Remnant dissidents ask ASEAN members to step up pressure on the Junta to start a political dialogue with opposition forces.

world Updated: Nov 01, 2007 11:00 IST
DPA

Myanmar dissidents on Thursday urged the Association of South-East Asian Nations (Asean) to suspend Myanmar's membership if the country's leadership continued to ignore international calls for launching a meaningful national reconciliation process.

Leaders of the 88 Generation Students -- remnant dissidents from the 1988 anti-military movement in Myanmar -- issued a letter to Singapore Prime Minister Lee Hsein Loong and Foreign Minister George Yeo urging Asean to take steps to increase pressure on Myanmar's military to start a political dialogue with opposition forces.

Singapore is the current chairman of Asean, and will host the group's annual summit and preparatory talks on November 17-23. Myanmar, also known as Burma, joined Asean in 1997 and has proven a growing embarrassment for the regional grouping.

Asean, which has generally maintained a stance of non-interference with internal affairs of any member country, was forced to denounce Myanmar's crackdown on peaceful monk-led demonstrations September 26-27 that outraged world opinion.

But the 88 Generation Students group said Asean needs to do more to bring Myanmar State Peace and Development Council (SPDC) -- as the Junta styles itself -- to the negotiating table with opposition leader Aung San Suu Kyi and other opponents of the regime.

The 88 Generation group, that has lost 40 of its members to arrests between August and September, called on Asean to "consider suspending the SPDC membership in Asean if it continues to ignore the requests of the international community".

Asean includes Brunei, Cambodia, Indonesia, Laos, Malaysia, Myanmar, the Philippines, Singapore, Thailand and Vietnam.

The dissident group also called on Asean to reject SPDC's constitution-drafting process, to back the efforts of United Nations special envoy Ibrahim Gambari and to stop selling weapons and intelligence technology to the regime.

The 88 Generation letter, made available in Bangkok, was signed by Tun Myint Aung, Nilar Thein, and Soe Htun.

Meanwhile, in New York, the UN announced that Gambari would go to Myanmar Saturday and would remain until Nov 8.

UN spokesperson Michelle Montas said Gambari would meet Secretary General Ban Ki-moon in Istanbul Saturday to discuss his work before proceeding to Myanmar.

"During his forthcoming visit to Myanmar, Mr. Gambari will follow up on his offer to facilitate implementation of the recommendations made to the government during his last mission," said Montas.

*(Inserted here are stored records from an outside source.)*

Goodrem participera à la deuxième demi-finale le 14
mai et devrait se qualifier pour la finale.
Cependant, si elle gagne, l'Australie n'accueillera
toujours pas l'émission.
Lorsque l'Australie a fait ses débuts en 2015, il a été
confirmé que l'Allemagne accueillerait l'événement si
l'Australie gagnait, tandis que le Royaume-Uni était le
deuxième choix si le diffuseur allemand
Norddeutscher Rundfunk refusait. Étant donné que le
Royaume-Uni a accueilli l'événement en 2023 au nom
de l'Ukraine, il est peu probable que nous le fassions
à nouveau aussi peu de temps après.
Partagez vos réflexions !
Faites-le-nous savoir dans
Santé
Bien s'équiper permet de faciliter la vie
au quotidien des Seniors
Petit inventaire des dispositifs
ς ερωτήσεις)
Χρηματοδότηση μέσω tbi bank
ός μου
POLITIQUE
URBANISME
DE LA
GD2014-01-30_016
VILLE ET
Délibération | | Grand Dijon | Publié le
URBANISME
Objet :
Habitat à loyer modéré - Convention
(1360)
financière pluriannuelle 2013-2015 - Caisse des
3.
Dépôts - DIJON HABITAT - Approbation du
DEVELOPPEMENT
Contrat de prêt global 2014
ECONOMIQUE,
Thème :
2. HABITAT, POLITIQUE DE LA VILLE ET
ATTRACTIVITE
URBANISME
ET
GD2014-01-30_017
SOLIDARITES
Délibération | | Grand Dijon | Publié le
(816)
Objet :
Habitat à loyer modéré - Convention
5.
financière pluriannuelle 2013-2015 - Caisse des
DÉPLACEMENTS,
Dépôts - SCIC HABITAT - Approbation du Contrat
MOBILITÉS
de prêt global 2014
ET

The recommendations include immediate steps to address human rights concerns following the crackdown on pro-democracy demonstrations and a "framework for meaningful and time-bound dialogue between the government and Suu Kyi as a necessary part of an inclusive national reconciliation process".

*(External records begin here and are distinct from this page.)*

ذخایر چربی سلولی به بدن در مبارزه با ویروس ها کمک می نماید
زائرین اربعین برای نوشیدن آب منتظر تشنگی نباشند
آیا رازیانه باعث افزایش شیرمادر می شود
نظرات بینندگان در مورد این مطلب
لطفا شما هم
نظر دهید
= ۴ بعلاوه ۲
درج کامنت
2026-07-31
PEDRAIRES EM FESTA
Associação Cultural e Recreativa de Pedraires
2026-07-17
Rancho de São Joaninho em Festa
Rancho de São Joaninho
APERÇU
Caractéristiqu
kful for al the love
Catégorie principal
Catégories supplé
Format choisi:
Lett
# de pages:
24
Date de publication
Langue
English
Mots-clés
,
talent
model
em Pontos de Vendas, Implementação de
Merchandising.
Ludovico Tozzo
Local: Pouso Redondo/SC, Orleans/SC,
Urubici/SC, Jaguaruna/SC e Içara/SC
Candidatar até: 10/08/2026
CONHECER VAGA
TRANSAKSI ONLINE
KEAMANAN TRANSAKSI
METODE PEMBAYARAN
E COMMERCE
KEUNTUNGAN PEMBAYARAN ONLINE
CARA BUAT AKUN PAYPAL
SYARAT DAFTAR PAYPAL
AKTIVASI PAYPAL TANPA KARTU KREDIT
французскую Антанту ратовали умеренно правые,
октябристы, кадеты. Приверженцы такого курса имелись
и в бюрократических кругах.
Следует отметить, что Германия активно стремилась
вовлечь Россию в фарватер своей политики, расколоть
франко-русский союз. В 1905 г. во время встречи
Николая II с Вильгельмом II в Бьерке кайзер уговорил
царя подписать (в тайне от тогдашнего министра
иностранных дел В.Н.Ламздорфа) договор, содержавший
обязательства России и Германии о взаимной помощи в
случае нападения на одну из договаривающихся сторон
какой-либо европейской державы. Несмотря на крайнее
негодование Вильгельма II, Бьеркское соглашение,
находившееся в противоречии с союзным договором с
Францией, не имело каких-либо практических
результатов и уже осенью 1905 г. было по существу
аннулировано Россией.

Other topics of discussion include confidence-building measures, popular participation in discussion on a new constitution and a campaign to end poverty.

Gambari will meet a "broad range" of representatives in Myanmar society, who he had not been able to talk to when he visited the country in September. He did have two meetings with Suu Kyi -- leader of the opposition National League for Democracy, who has spent more than 10 years under house arrest due to her fight for democracy.